As estradas portuguesas continuaram a ser palco de uma verdadeira guerra civil em 2025. Houve mais acidentes e mais feridos e uma pequena redução no número de mortes em acidentes - embora este número tenha tendência a subir uma vez que apenas estão contabilizadas as vítimas que perderam a vida no local do acidente ou a caminho do hospital. Todos os óbitos declarados depois disso estão fora da contabilidade provisória da Autoridade Nacional de Segurança Rodoviária (ANSR).
De acordo com os dados da própria ANSR, o "custo económico e social dos acidentes" é de 3,479 milhões de euros por cada morte na estrada. O valor indica que em 2025 o país teve um custo de 1,5 mil milhões de euros só com as 446 vidas perdidas em acidentes. O valor é calculado com base nos custos patrimoniais ("prejuízos causados nos bens dos lesados acidentados e de terceiros, incluindo danos emergentes ou lucros cessantes") e não patrimoniais ("estimativa do valor económico das vidas humanas encurtadas ou permanentemente afetadas pelos acidentes rodoviários, da dor física e do abalo psíquico e emocional", entre outros fatores).
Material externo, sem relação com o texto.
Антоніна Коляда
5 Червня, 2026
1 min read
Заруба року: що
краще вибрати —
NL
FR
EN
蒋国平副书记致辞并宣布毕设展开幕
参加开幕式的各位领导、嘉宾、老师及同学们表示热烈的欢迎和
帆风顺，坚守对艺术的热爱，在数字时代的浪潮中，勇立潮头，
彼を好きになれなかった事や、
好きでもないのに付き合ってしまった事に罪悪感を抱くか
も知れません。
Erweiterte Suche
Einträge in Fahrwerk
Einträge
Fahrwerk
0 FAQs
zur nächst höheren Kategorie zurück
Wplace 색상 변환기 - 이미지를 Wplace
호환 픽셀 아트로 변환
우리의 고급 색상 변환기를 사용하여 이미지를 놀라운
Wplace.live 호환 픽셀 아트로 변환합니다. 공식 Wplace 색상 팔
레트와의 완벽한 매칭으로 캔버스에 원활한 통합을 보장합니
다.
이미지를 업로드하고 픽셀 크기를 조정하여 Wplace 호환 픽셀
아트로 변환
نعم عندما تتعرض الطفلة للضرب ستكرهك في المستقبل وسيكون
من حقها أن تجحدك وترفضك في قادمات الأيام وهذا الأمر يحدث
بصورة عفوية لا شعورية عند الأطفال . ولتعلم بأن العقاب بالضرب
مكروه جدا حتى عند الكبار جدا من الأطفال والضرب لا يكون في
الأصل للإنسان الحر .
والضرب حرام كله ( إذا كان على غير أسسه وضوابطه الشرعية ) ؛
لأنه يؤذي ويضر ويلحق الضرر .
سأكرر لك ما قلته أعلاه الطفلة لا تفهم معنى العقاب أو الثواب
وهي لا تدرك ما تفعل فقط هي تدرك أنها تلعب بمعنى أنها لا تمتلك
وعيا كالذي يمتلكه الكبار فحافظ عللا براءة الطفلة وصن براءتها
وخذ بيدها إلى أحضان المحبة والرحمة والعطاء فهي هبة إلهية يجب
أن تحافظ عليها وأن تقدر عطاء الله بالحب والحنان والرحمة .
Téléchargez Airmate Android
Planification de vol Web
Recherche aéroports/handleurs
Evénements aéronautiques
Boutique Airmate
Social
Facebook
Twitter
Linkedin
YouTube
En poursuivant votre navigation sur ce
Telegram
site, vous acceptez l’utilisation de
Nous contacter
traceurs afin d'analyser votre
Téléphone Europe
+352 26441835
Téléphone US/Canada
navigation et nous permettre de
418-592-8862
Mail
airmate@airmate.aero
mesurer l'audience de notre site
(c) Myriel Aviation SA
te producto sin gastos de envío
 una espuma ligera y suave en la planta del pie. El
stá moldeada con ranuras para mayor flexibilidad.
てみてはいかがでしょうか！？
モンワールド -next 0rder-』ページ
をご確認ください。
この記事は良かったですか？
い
Os números chocam ainda mais quase se compara com a última década e não se regista qualquer evolução positiva. Ao mesmo tempo, a Estratégia Nacional de Segurança Rodoviária, que tem como meta reduzir em 50% os mortos e feridos graves até 2030 está por aprovar. O Governo e a ANSR garantiram que será em 2026.
Mais acidentes, mais feridos e uma pequena redução no número de mortes em acidentes rodoviários em 2025
19 mortes no Ano Novo
Entre os dias 27 de dezembro e 2 de janeiro (Operação Ano Novo), a GNR registou 13 mortes e a PSP outras seis, num total de 2097 acidentes. Houve ainda 44 feridos graves e 544 feridos ligeiros, de acordo com o balanço das duas forças de segurança.
Álcool e velocidade
Só a GNR detetou 1260 condutores em excesso de velocidade e 806 com álcool (359 destes foram detidos com taxa-crime) no Ano Novo. A PSP deteve 140 com álcool e apanhou 349 condutores acima da velocidade limite.